### Try it
Retype, word for word, every line of the records below starting at the one that contains "Bailey Lambert" and ending at the one that contains "Humberto Medina Ochoa"; include both of those lines and nothing more.

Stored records
Segment Open

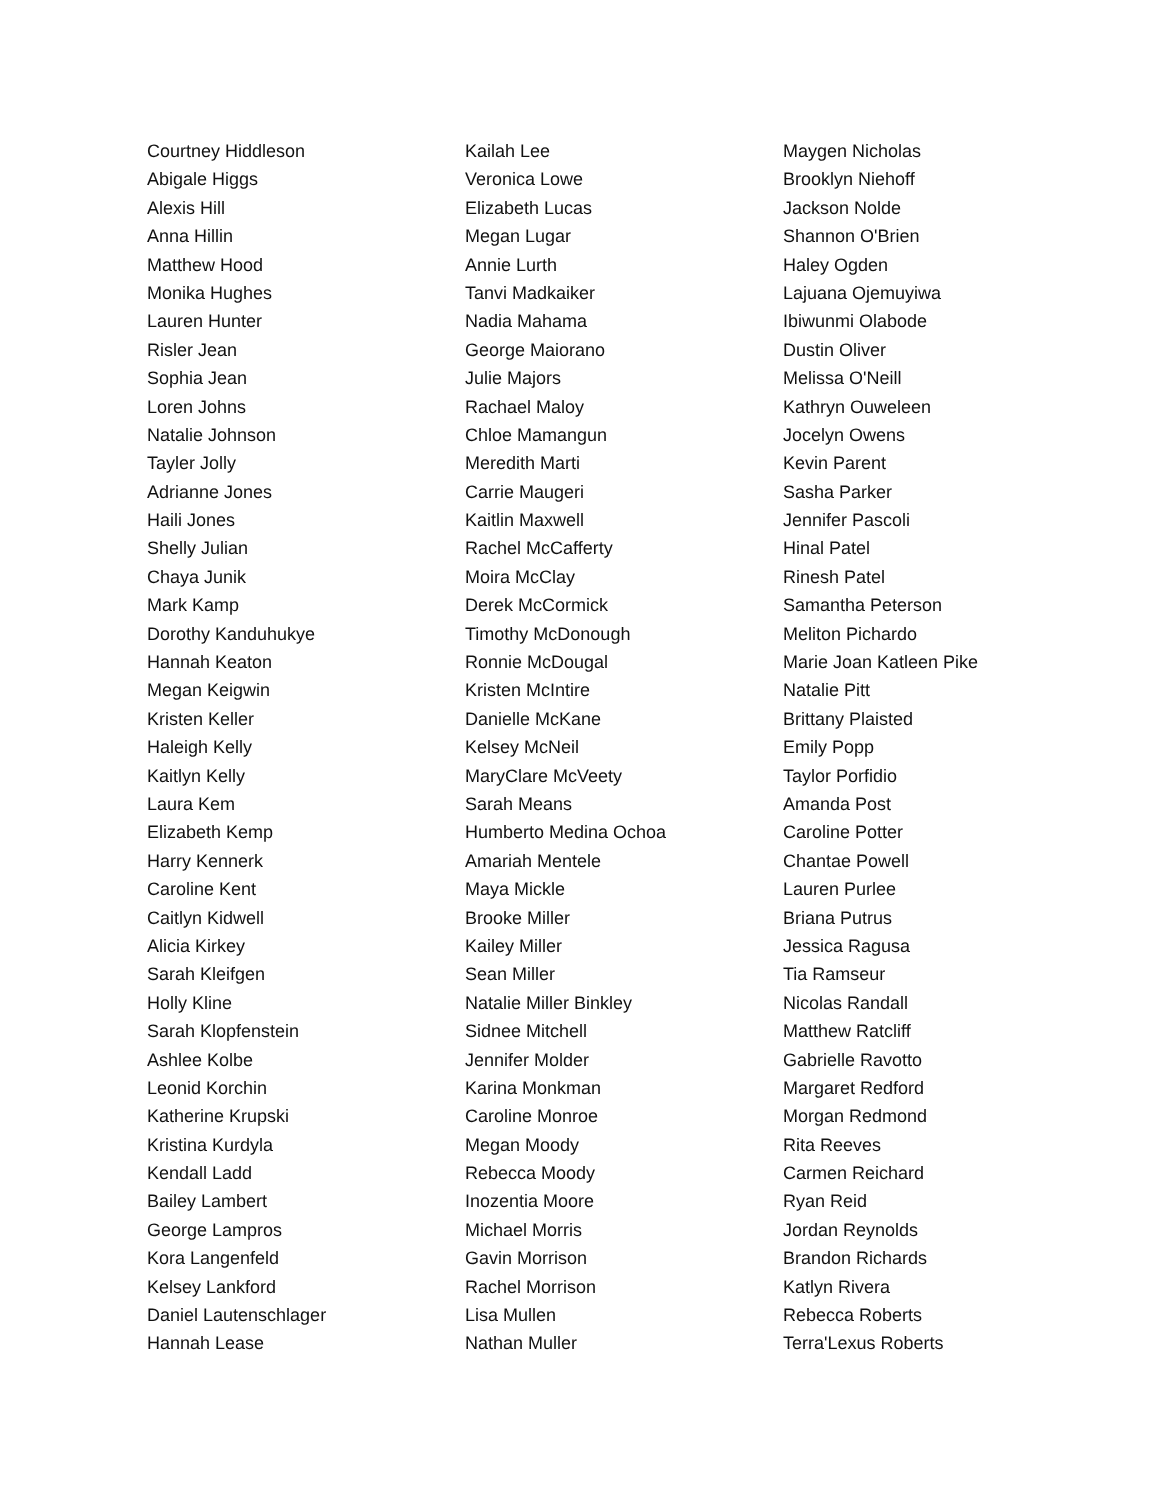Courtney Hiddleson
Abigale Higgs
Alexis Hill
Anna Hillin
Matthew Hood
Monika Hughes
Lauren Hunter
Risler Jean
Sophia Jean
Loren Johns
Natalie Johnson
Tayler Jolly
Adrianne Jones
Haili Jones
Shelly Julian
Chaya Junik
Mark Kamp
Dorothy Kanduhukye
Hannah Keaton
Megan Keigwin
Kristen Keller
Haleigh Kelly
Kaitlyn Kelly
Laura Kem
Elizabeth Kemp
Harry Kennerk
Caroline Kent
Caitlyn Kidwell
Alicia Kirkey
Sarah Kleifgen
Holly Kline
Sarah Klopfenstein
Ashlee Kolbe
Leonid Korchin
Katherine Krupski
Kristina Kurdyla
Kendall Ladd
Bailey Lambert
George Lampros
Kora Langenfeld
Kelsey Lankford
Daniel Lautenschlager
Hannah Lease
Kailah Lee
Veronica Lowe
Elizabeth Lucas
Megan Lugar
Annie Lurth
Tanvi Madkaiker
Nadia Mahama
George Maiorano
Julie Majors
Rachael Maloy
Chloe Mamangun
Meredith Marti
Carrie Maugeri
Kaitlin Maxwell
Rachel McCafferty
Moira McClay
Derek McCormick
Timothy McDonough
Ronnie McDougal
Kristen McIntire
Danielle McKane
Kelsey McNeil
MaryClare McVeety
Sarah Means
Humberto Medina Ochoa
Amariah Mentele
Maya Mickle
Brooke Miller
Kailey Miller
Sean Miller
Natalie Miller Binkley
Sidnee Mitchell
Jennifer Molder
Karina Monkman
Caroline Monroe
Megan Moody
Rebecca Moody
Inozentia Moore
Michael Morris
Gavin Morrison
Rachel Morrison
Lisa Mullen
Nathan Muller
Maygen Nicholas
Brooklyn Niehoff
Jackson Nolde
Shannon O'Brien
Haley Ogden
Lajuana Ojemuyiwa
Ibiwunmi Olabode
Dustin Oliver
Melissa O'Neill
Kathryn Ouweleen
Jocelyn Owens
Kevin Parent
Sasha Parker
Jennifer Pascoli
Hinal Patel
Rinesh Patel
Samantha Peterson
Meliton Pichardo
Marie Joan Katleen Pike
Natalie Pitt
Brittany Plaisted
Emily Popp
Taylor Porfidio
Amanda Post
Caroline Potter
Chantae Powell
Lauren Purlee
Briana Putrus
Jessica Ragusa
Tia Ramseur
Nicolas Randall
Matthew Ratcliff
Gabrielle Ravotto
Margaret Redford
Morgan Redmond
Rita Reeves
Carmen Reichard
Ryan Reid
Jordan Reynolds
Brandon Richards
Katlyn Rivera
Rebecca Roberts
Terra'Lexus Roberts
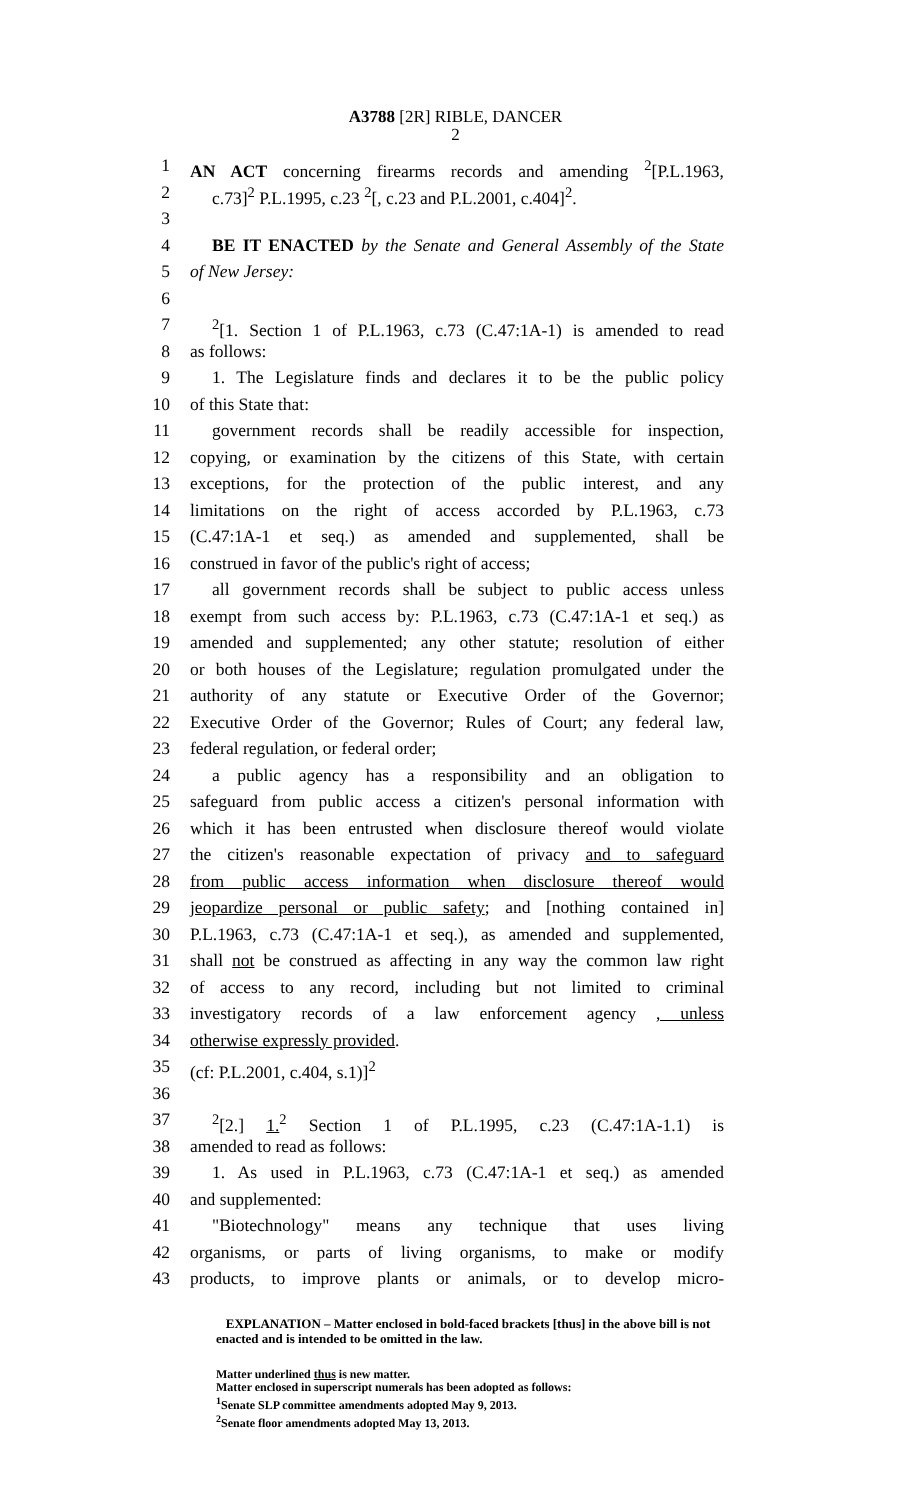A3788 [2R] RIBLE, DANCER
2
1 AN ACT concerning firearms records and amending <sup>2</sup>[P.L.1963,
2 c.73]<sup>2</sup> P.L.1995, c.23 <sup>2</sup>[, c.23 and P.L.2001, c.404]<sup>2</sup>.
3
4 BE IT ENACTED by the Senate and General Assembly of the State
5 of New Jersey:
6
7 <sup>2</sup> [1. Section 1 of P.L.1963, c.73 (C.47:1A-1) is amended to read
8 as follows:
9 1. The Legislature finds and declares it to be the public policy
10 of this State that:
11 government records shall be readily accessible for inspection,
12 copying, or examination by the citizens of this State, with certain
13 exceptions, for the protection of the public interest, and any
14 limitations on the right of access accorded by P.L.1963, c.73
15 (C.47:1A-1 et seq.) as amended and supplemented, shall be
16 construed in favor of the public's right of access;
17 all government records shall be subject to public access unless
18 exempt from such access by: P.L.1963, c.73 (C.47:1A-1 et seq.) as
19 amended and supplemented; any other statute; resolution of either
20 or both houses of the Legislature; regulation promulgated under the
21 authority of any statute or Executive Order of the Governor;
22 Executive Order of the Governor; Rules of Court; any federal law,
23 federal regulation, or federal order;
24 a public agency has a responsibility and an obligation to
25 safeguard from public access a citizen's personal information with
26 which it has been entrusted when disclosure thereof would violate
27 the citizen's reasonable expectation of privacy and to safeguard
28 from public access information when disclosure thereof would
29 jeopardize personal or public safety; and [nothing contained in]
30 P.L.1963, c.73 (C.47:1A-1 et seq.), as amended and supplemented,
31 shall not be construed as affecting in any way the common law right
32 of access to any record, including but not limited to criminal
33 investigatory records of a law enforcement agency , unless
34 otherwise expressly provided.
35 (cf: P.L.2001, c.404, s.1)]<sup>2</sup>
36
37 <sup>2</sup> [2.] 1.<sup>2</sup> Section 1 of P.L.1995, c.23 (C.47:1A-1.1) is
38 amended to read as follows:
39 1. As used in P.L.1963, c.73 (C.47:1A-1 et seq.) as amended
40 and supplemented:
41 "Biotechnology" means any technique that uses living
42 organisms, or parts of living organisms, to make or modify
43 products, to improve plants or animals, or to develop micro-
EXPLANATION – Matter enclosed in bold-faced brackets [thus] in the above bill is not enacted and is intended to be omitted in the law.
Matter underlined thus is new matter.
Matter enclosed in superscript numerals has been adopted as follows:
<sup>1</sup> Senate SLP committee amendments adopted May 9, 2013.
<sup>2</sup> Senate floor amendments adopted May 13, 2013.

Segment Closed

### Solution
Bailey Lambert
George Lampros
Kora Langenfeld
Kelsey Lankford
Daniel Lautenschlager
Hannah Lease
Kailah Lee
Veronica Lowe
Elizabeth Lucas
Megan Lugar
Annie Lurth
Tanvi Madkaiker
Nadia Mahama
George Maiorano
Julie Majors
Rachael Maloy
Chloe Mamangun
Meredith Marti
Carrie Maugeri
Kaitlin Maxwell
Rachel McCafferty
Moira McClay
Derek McCormick
Timothy McDonough
Ronnie McDougal
Kristen McIntire
Danielle McKane
Kelsey McNeil
MaryClare McVeety
Sarah Means
Humberto Medina Ochoa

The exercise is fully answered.